Come si colloca l’Italia?
“L’Italia è bravissima nella produzione di articoli scientifici e di ricerche, ma non è altrettanto brava nell’uso di questa conoscenza. La ricerca fondamentale è essenziale, ma bisogna puntare anche sulla sua applicazione. Già con l’ex ministra della Ricerca, Maria Cristina Messa, avevamo puntato su due progetti, uno sulla ricerca di base e l’altro su quella applicata. Con la ministra Bernini stiamo lavorando nella stessa direzione. Abbiamo tutte le condizioni per poter fare bene”.
E le imprese?
“Sono importanti, ma non sono più in grado, come negli anni ’60 e ’70 con Olivetti o Montedison, di realizzare innovazioni radicali da sole. Per questo c’è bisogno delle strutture pubbliche”.

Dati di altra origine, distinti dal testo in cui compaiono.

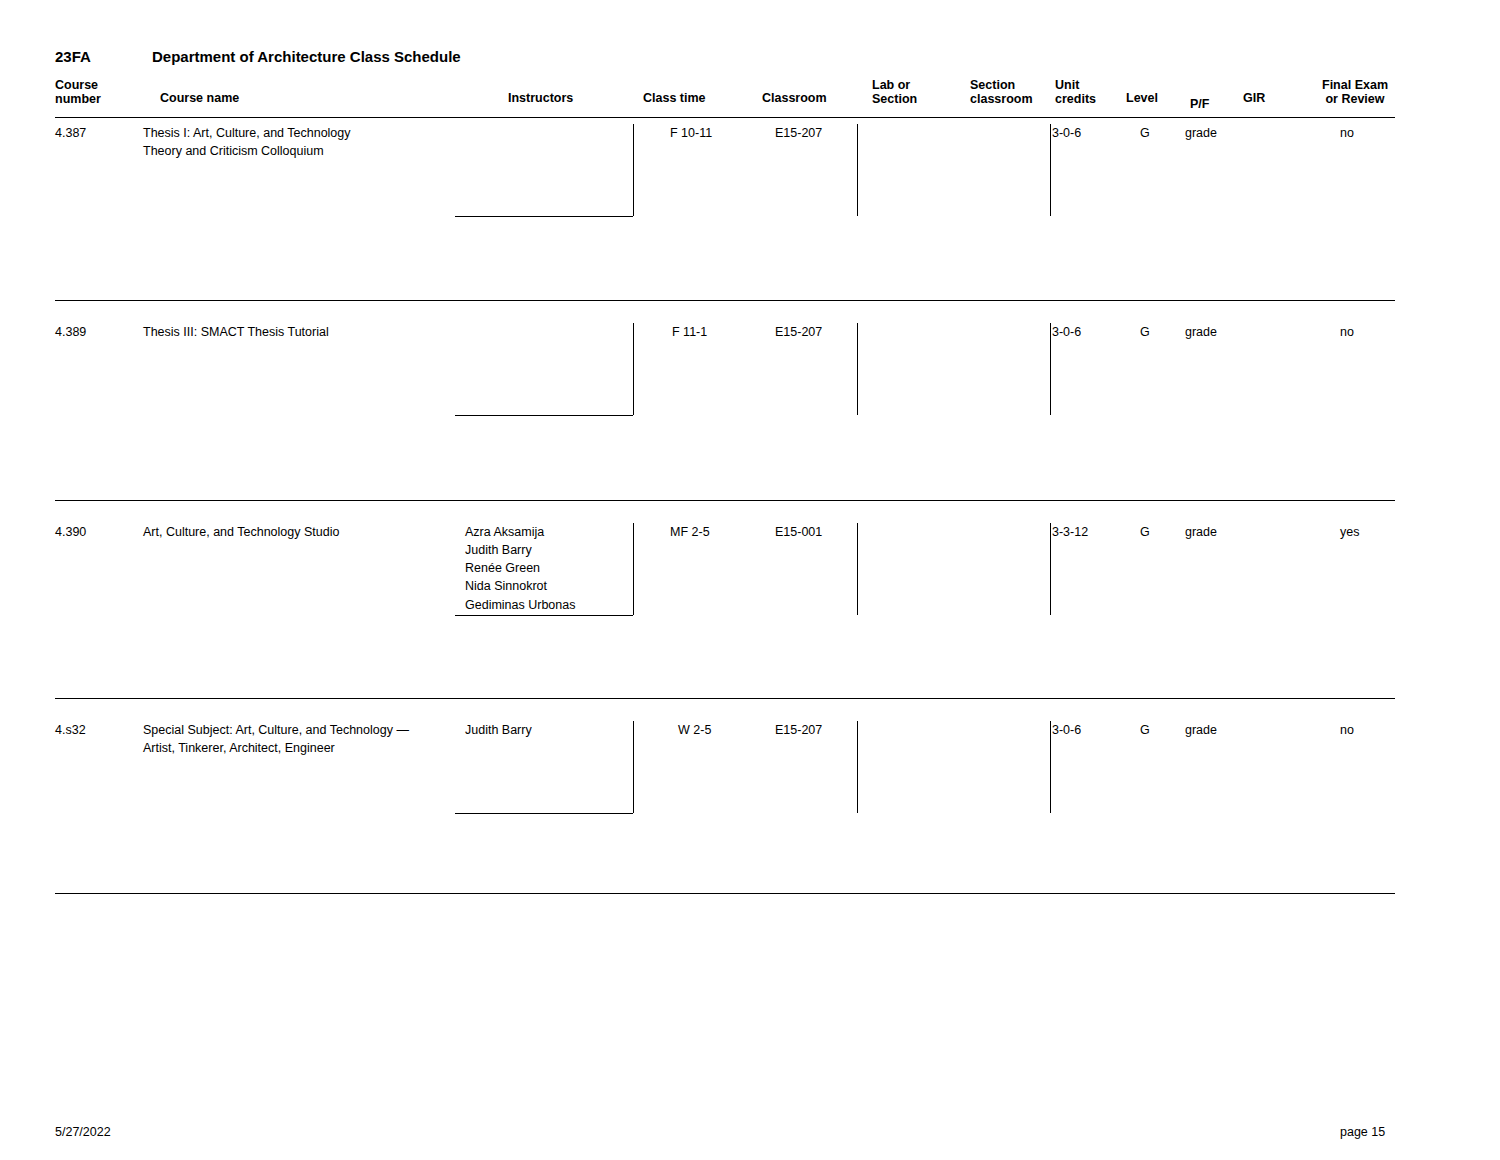23FA
Department of Architecture Class Schedule
Course
number
Course name
Instructors
Class time
Classroom
Lab or
Section
Section
classroom
Unit
credits
Level
P/F
GIR
Final Exam
or Review
4.387
Thesis I: Art, Culture, and Technology
Theory and Criticism Colloquium
F 10-11
E15-207
3-0-6
G
grade
no
4.389
Thesis III: SMACT Thesis Tutorial
F 11-1
E15-207
3-0-6
G
grade
no
4.390
Art, Culture, and Technology Studio
Azra Aksamija
Judith Barry
Renée Green
Nida Sinnokrot
Gediminas Urbonas
MF 2-5
E15-001
3-3-12
G
grade
yes
4.s32
Special Subject: Art, Culture, and Technology — Artist, Tinkerer, Architect, Engineer
Judith Barry
W 2-5
E15-207
3-0-6
G
grade
no
5/27/2022
page 15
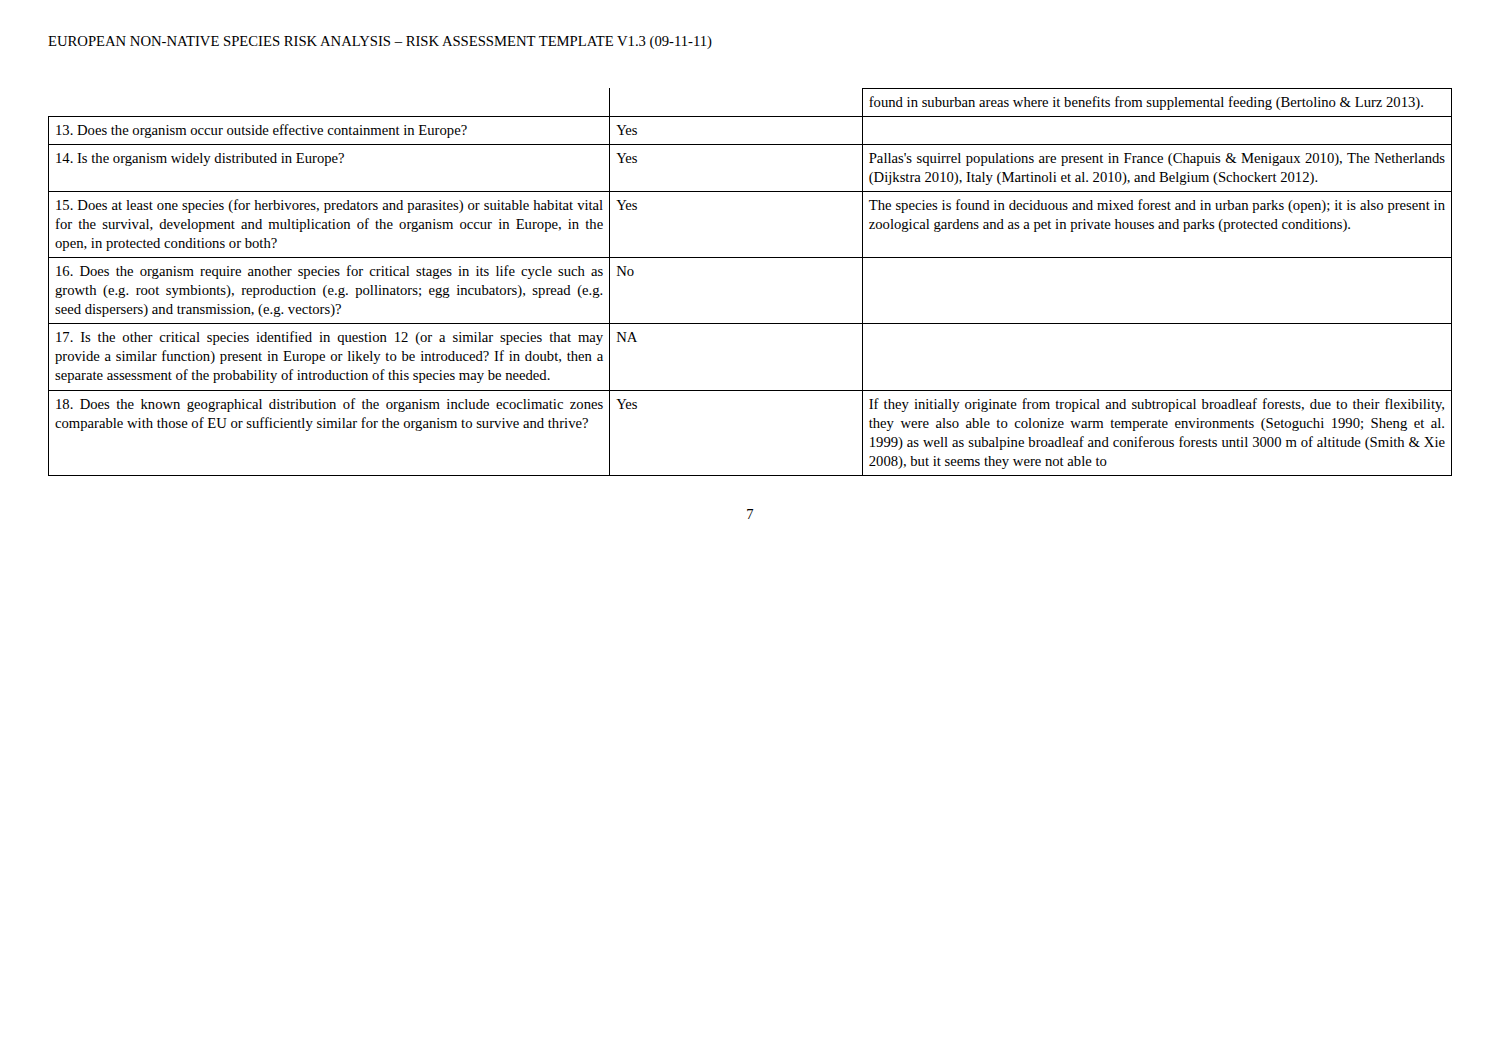EUROPEAN NON-NATIVE SPECIES RISK ANALYSIS – RISK ASSESSMENT TEMPLATE V1.3 (09-11-11)
| | | found in suburban areas where it benefits from supplemental feeding (Bertolino & Lurz 2013). |
| 13. Does the organism occur outside effective containment in Europe? | Yes | |
| 14. Is the organism widely distributed in Europe? | Yes | Pallas's squirrel populations are present in France (Chapuis & Menigaux 2010), The Netherlands (Dijkstra 2010), Italy (Martinoli et al. 2010), and Belgium (Schockert 2012). |
| 15. Does at least one species (for herbivores, predators and parasites) or suitable habitat vital for the survival, development and multiplication of the organism occur in Europe, in the open, in protected conditions or both? | Yes | The species is found in deciduous and mixed forest and in urban parks (open); it is also present in zoological gardens and as a pet in private houses and parks (protected conditions). |
| 16. Does the organism require another species for critical stages in its life cycle such as growth (e.g. root symbionts), reproduction (e.g. pollinators; egg incubators), spread (e.g. seed dispersers) and transmission, (e.g. vectors)? | No | |
| 17. Is the other critical species identified in question 12 (or a similar species that may provide a similar function) present in Europe or likely to be introduced? If in doubt, then a separate assessment of the probability of introduction of this species may be needed. | NA | |
| 18. Does the known geographical distribution of the organism include ecoclimatic zones comparable with those of EU or sufficiently similar for the organism to survive and thrive? | Yes | If they initially originate from tropical and subtropical broadleaf forests, due to their flexibility, they were also able to colonize warm temperate environments (Setoguchi 1990; Sheng et al. 1999) as well as subalpine broadleaf and coniferous forests until 3000 m of altitude (Smith & Xie 2008), but it seems they were not able to |
7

È una strada già battuta dagli Stati Uniti, non è così?
“Certo. Con l’aggiunta del settore militare. Ma servono grossi investimenti. Anche se devo dire che l’Italia è brava a partecipare a bandi di gara per l’innovazione, sia regionali che internazionali”.
Ma la collaborazione con le imprese è efficace?

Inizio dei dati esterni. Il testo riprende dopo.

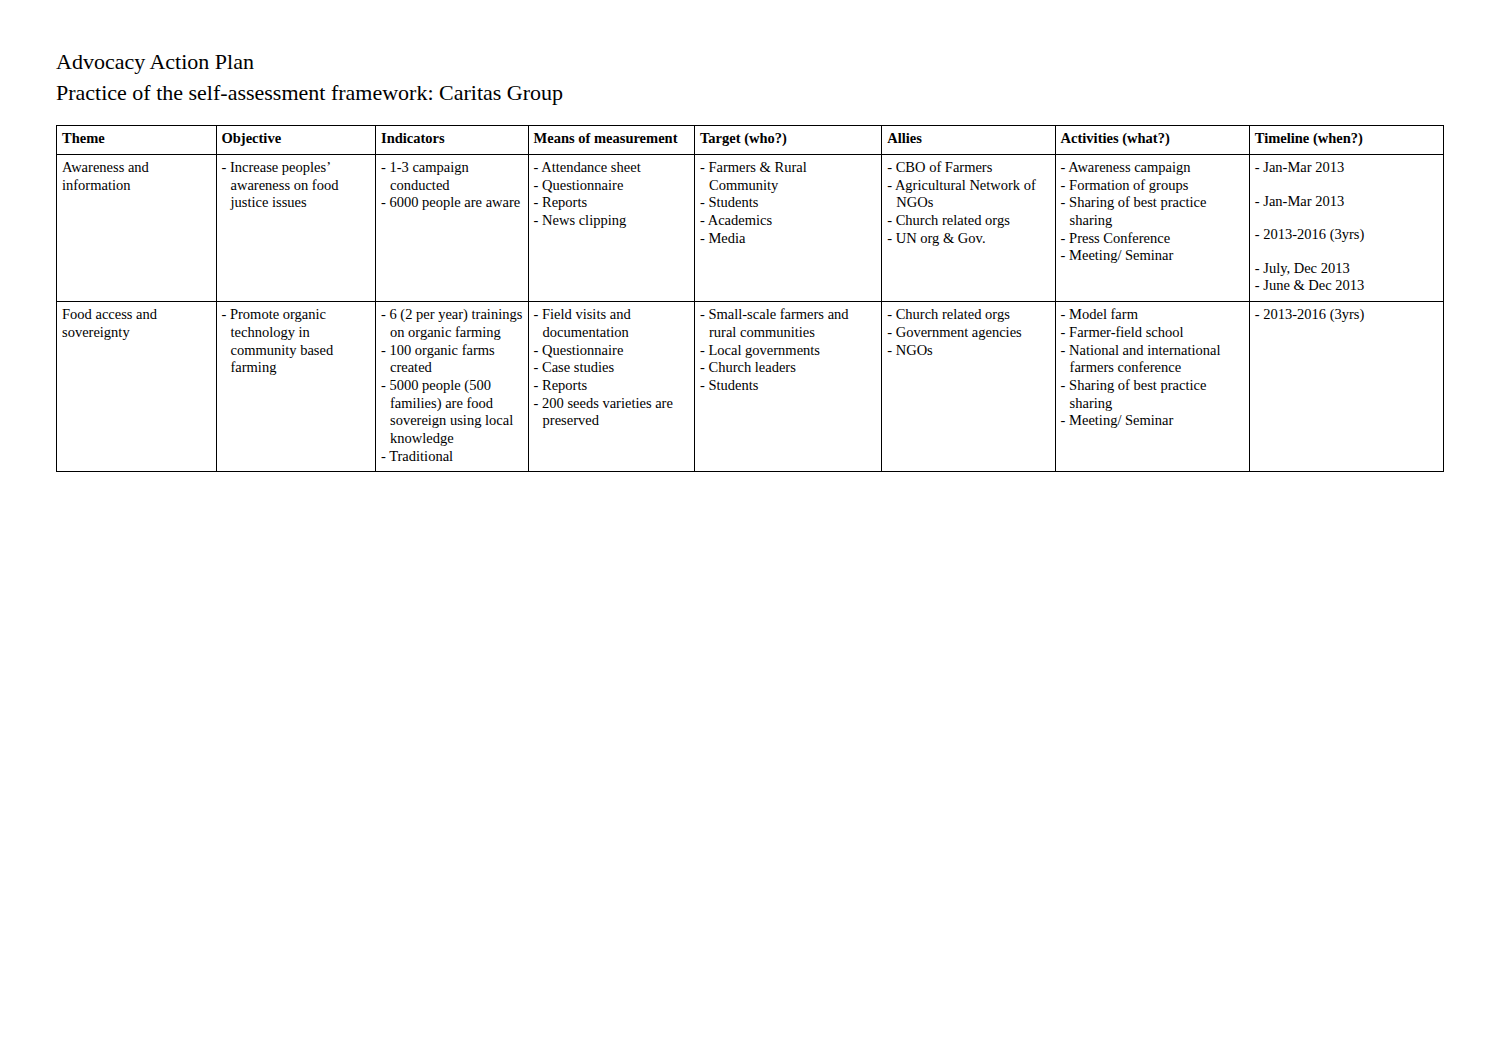Advocacy Action Plan
Practice of the self-assessment framework: Caritas Group
| Theme | Objective | Indicators | Means of measurement | Target (who?) | Allies | Activities (what?) | Timeline (when?) |
| --- | --- | --- | --- | --- | --- | --- | --- |
| Awareness and information | - Increase peoples’ awareness on food justice issues | - 1-3 campaign conducted - 6000 people are aware | - Attendance sheet - Questionnaire - Reports - News clipping | - Farmers & Rural Community - Students - Academics - Media | - CBO of Farmers - Agricultural Network of NGOs - Church related orgs - UN org & Gov. | - Awareness campaign - Formation of groups - Sharing of best practice sharing - Press Conference - Meeting/ Seminar | - Jan-Mar 2013 - Jan-Mar 2013 - 2013-2016 (3yrs) - July, Dec 2013 - June & Dec 2013 |
| Food access and sovereignty | - Promote organic technology in community based farming | - 6 (2 per year) trainings on organic farming - 100 organic farms created - 5000 people (500 families) are food sovereign using local knowledge - Traditional | - Field visits and documentation - Questionnaire - Case studies - Reports - 200 seeds varieties are preserved | - Small-scale farmers and rural communities - Local governments - Church leaders - Students | - Church related orgs - Government agencies - NGOs | - Model farm - Farmer-field school - National and international farmers conference - Sharing of best practice sharing - Meeting/ Seminar | - 2013-2016 (3yrs) |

“Non è facile. Ho creato Materias proprio per trovare un’interfaccia fra il mondo della ricerca e quello dell’innovazione. Molte delle nostre attività stanno per arrivare sui mercati in settori importanti, come ilbiomedicale o l’agricoltura”.
Qual è la situazione a Napoli?
“Napoli è in ottima posizione: ci sono università eccellenti e siamo molto bravi a fare ricerca. Poi, però, questo lavoro non trova sbocchi di mercato. Le startup sono un mezzo e non un fine”.
Che cosa bisognerebbe fare?
“Creare un maggiore collegamento fra ricerca e imprese, ma anche semplificare l’iter per acquisire fondi e finanziamenti, anche da enti pubblici come Cdp. Servono, infatti, capitali ‘pazienti’, che siano in grado di aspettare i tempi giusti affinché una ricerca possa diventare un prodotto. Sono fasi che possono durare anche 5-7 anni. Nel settore biomedicale si arriva a dieci anni. Ma sono processi fondamentali anche per frenare la fuga dei cervelli e fare in modo che i nostri giovani trovino nel Sud, e a Napoli in particolare, le opportunità per restare a casa senza dover varcare il confine per avere occasioni di lavoro e retribuzioni molto più alte rispetto a quelle che potrebbero ottenere in Italia”.